### [Document extract]
*** Block opens ***
The GROUPING SETS clause is like having multiple GROUP BY clauses within the same query. In practice, you’ll find the GROUPING SETS helpful in calculating specific subtotals and grand totals.

Here’s the basic syntax of the GROUP BY clause with the GROUPING SETS:

SELECT column1, column2, aggregate_function (column_3)
  FROM table_name
 GROUP BY
  GROUPING SETS (
      (column1, column2),
      (column1),
      (column2),
      ()
  );

Example:

-- Use GROUPING SETS to create four groupings:
-- 1) grouping (city, job) groups salaries by city and job
-- 2) grouping (city) groups salaries by city
-- 3) grouping (job) groups salaries by job
-- 4) grouping () represents the grand total salary

SELECT city, job, SUM(salary) AS total_salary
  FROM salary_stats
 GROUP BY GROUPING SETS ((city, job),  (city),  (job),  ());

+-----------+------+--------------+
| city      | job  | total_salary |
+===========+======+==============+
| Amsterdam | IT   |     80000.00 |
| Amsterdam | HR   |     60000.00 |
| Utrecht   | IT   |     70000.00 |
| Utrecht   | HR   |     50000.00 |
| Amsterdam | null |    140000.00 |
| Utrecht   | null |    120000.00 |
| null      | IT   |    150000.00 |
| null      | HR   |    110000.00 |
| null      | null |    260000.00 |
+-----------+------+--------------+

SELECT city as "City", COALESCE(job, '') "Job", SUM(salary) AS "Total Salary"
  FROM salary_stats
 GROUP BY GROUPING SETS ((city), (city, job))
 ORDER BY city ASC, job DESC;

+-----------+------+--------------+
| City      | Job  | Total Salary |
+===========+======+==============+
| Amsterdam | IT   |     80000.00 |
| Amsterdam | HR   |     60000.00 |
| Amsterdam |      |    140000.00 |
| Utrecht   | IT   |     70000.00 |
| Utrecht   | HR   |     50000.00 |
| Utrecht   |      |    120000.00 |
+-----------+------+--------------+
*** Block closes ***
### [Data to examine]
*** Block opens ***
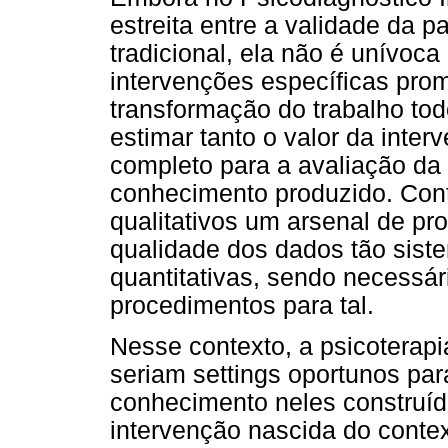
estreita entre a validade da p
tradicional, ela não é unívoc
intervenções específicas prom
transformação do trabalho tod
estimar tanto o valor da inte
completo para a avaliação da 
conhecimento produzido. Cont
qualitativos um arsenal de p
qualidade dos dados tão sist
quantitativas, sendo necessá
procedimentos para tal.
Nesse contexto, a psicoterapi
seriam settings oportunos par
conhecimento neles construíd
intervenção nascida do contex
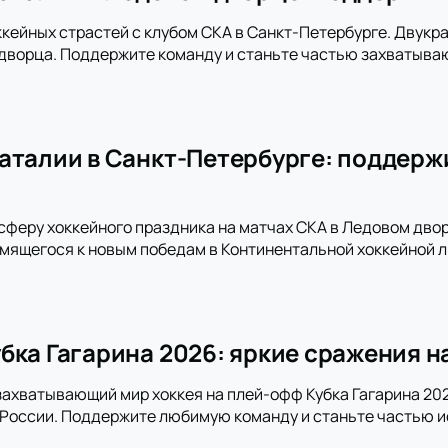
ккейных страстей с клубом СКА в Санкт-Петербурге. Двукра
дворца. Поддержите команду и станьте частью захватыва
аталии в Санкт-Петербурге: поддержи
сферу хоккейного праздника на матчах СКА в Ледовом дво
емящегося к новым победам в Континентальной хоккейной л
бка Гагарина 2026: яркие сражения н
захватывающий мир хоккея на плей-офф Кубка Гагарина 202
 России. Поддержите любимую команду и станьте частью и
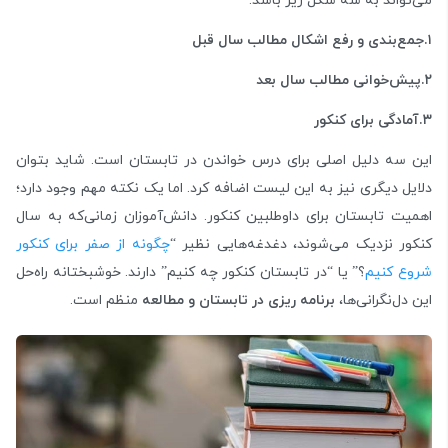
می‌تواند به سه شکل زیر باشد:
۱.جمع‌بندی و رفع اشکال مطالب سال قبل
۲.پیش‌خوانی مطالب سال بعد
۳.آمادگی برای کنکور
این سه دلیل اصلی برای درس خواندن در تابستان است. شاید بتوان
دلایل دیگری نیز به این لیست اضافه کرد. اما یک نکته مهم وجود دارد؛
اهمیت تابستان برای داوطلبین کنکور. دانش‌آموزان زمانی‌که به سال
کنکور نزدیک می‌شوند، دغدغه‌هایی نظیر “
چگونه از صفر برای کنکور
شروع کنیم
؟” یا “در تابستان کنکور چه کنیم” دارند. خوشبختانه راه‌حل
این دل‌نگرانی‌ها،
برنامه ریزی در تابستان و مطالعه‌
منظم است.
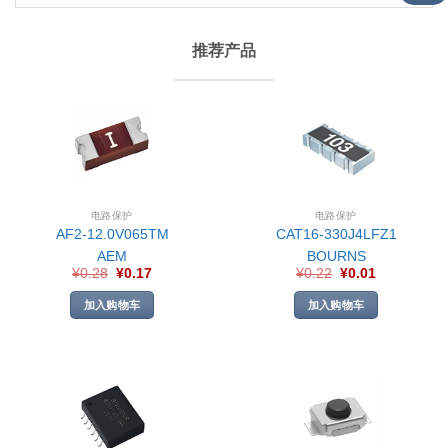
推荐产品
电路保护
电路保护
AF2-12.0V065TM
CAT16-330J4LFZ1
AEM
BOURNS
¥
0.28
¥
0.17
¥
0.22
¥
0.01
加入购物车
加入购物车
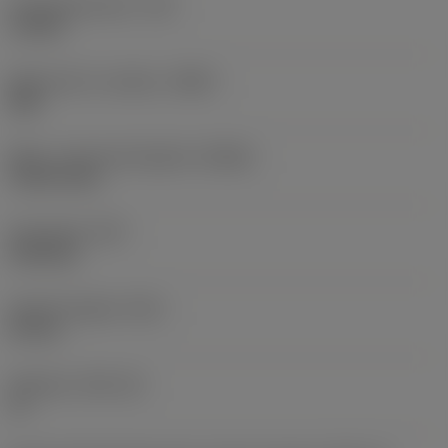
Drejningsmoment
(TQ)
1,2 Nm
Materiale for værktøj
(BMC)
Stål
Maks. rotationshastighed
(RPMX)
9.100 1/min
Emnevægt
(WT)
0,236 kg
Samlet længde
(OAL)
69 mm
Skærleje
(SSC_M)
11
*** Block closes ***
### [What you need to do]
(1) In the GROUPING SETS text, what does the grouping () represent in the example?
(2) Write out the part of the GROUPING SETS text from "The GROUPING SETS clause" to "and grand totals." word for word.
(3) List every grouping that the first example query in the GROUPING SETS text uses.

### [Answers for the tasks]
(1) The grand total salary.

(2)
The GROUPING SETS clause is like having multiple GROUP BY clauses within the same query. In practice, you’ll find the GROUPING SETS helpful in calculating specific subtotals and grand totals.

(3) (city, job), (city), (job), ()